Often, in the morning Michael struggles come into the classroom. As soon as his mother or teacher open doors, Michael screams and runs away. He runs into the office, where one of the managers, miss Sophie suggest him to see how children behaves in the other classrooms, after a short walk, the boy comes into the classroom without problems. The similar story happens in the evening, when the boy does not want to leave the classroom, at this time he runs away to his teachers as soon as he sees his mother came to pick him up.

Sometimes, the boy demonstrates an anxiety when he gets messy, he has a history of having washing hands routines in previous classroom, but as soon as the child learned how to count, he does it all the time. He counts the pieces of steak or vegetables in his plate at the lunchtime, counts steps from the table to the bathroom, counts crayons and organizes them by color, counts objects on posters on the walls. Michael never sleeps at the naptime, and often has accidents because he is that busy with counting stars on the curtains, so he forgets about his need to use a bathroom. After 6 months of such behavior, Michael was evaluated and currently is getting early intervention services. Michael enjoys math, sequencing activities, always participate in cleaning up the classroom and enjoys helping his teacher and friends. At the same time, the child easily get distracted during the story time, drawing and practice for writing skills. He may start counting objects on the page of the book and become extremely upset when teacher flips that page.

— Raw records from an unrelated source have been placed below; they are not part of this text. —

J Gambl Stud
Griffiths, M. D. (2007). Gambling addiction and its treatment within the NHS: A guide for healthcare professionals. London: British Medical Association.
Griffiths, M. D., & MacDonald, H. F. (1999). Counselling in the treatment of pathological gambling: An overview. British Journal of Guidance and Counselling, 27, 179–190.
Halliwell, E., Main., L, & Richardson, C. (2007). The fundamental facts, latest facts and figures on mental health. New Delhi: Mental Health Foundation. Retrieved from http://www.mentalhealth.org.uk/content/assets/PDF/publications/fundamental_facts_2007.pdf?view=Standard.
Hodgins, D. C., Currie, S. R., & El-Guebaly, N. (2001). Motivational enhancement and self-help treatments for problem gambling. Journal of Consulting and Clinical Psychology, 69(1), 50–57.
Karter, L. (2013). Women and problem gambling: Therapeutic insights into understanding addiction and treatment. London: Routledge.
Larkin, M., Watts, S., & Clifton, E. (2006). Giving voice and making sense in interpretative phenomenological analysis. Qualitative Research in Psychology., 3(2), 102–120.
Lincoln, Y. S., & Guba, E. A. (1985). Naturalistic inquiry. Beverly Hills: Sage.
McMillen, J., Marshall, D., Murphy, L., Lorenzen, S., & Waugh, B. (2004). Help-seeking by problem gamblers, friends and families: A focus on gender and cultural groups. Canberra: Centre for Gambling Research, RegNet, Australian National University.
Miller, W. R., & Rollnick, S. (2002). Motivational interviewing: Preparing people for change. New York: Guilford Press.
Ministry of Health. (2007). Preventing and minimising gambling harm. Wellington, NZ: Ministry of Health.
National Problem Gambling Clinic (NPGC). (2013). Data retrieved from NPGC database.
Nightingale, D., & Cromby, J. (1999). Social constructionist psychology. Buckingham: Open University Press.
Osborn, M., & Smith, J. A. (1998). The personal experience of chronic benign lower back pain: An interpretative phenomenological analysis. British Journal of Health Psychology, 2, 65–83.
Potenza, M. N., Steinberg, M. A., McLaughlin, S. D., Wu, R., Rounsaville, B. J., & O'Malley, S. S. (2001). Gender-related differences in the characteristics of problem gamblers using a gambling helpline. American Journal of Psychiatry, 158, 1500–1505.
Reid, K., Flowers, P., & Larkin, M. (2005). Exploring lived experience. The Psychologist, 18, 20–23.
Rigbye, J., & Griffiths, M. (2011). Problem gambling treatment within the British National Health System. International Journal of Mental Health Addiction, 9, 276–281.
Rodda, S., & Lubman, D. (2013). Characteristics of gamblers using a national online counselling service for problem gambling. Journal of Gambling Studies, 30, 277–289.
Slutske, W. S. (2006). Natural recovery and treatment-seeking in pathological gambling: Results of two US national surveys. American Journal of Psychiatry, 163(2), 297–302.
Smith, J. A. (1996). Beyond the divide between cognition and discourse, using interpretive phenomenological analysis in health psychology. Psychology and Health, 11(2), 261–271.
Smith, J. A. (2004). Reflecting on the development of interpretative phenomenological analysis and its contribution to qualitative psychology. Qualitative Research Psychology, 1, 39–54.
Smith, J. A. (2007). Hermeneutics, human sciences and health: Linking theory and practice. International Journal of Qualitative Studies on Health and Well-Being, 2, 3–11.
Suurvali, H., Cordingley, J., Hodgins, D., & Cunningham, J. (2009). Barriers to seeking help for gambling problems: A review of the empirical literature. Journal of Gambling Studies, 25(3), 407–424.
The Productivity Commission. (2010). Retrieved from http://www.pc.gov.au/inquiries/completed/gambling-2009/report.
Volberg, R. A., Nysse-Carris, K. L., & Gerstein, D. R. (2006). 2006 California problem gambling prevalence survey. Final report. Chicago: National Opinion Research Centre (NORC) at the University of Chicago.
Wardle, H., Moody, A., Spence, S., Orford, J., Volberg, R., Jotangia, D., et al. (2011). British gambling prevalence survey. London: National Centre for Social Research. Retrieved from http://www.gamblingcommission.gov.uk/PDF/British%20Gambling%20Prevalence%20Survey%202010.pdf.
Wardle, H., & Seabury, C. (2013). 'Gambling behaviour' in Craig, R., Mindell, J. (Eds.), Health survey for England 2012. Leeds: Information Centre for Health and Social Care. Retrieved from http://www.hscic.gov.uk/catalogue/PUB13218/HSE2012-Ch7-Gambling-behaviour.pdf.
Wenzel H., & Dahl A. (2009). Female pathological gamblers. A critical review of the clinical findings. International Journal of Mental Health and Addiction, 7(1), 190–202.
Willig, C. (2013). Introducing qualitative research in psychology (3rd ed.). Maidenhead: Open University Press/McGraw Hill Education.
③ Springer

To support Michaels learning teacher can minimize triggers, for example instead of giving the boy opportunities to work with manipulatives, provide him with a sensory activities such as play-doh or kinetic activities, or instead of putting the whole bin with crayons on the table, ask students to choose one specific color. The other way to help student during activities is to keep refocusing him to the task through the questions and discussions. For example when the boy starts counting objects on the wall, his attention must be redirected on the picture in the books. The tasks which require long-time concentrations must be divided into smaller ones. Initially the amount of time required for a task should be in keeping with the child’s natural ability to sustain attention. Then, using positive reinforcement and in some cases a timer, the time on task requirement can be increased (Cook, Klein, & Chen, 2016, p. 300).

Activities based on visual and kinesthetic learning styles, which are widely used in preschool programs are not the best methods for Michael, because he tends to count everything he can see, touch, hold. But during the songs and dances, the boy can stay focused on the task, and at the same time let his energy which could turn into compulsive behavior out. While singing he can shout the words, and also he is an active dancer. So, activities where he supposed to close his eyes and listen,or say something in different voices must be effective for this particular child. Testing and related services must be conducted in accordance with Michael’s needs in having a minimum of possible triggers in the task and opportunity to be redirected with a help of teacher.

When Michael demonstrate compulsive behavior while playing with his peers, usually they find it funny and start counting with him, others just leave him and start playing different toys and games. They are still young children, but later Michael’s behavior can bring more problems into his social emotional development. Teacher can support the child redirecting him on the subject of play, asking questions and reminding that in the particular situations counting is not necessary. The family must be also informed about the strategies used in the classroom. Michael struggles in the morning because he counts cubbies or other students works in the hallway and gets interrupted. During the walk with miss Sophie he finishes counting -this can also be turned into effective strategy. Before ask Michael to complete the task which requires higher concentration, let him finish to count. Teacher can also try to suggest the child finish counting later and this way, refocus him to the assignement.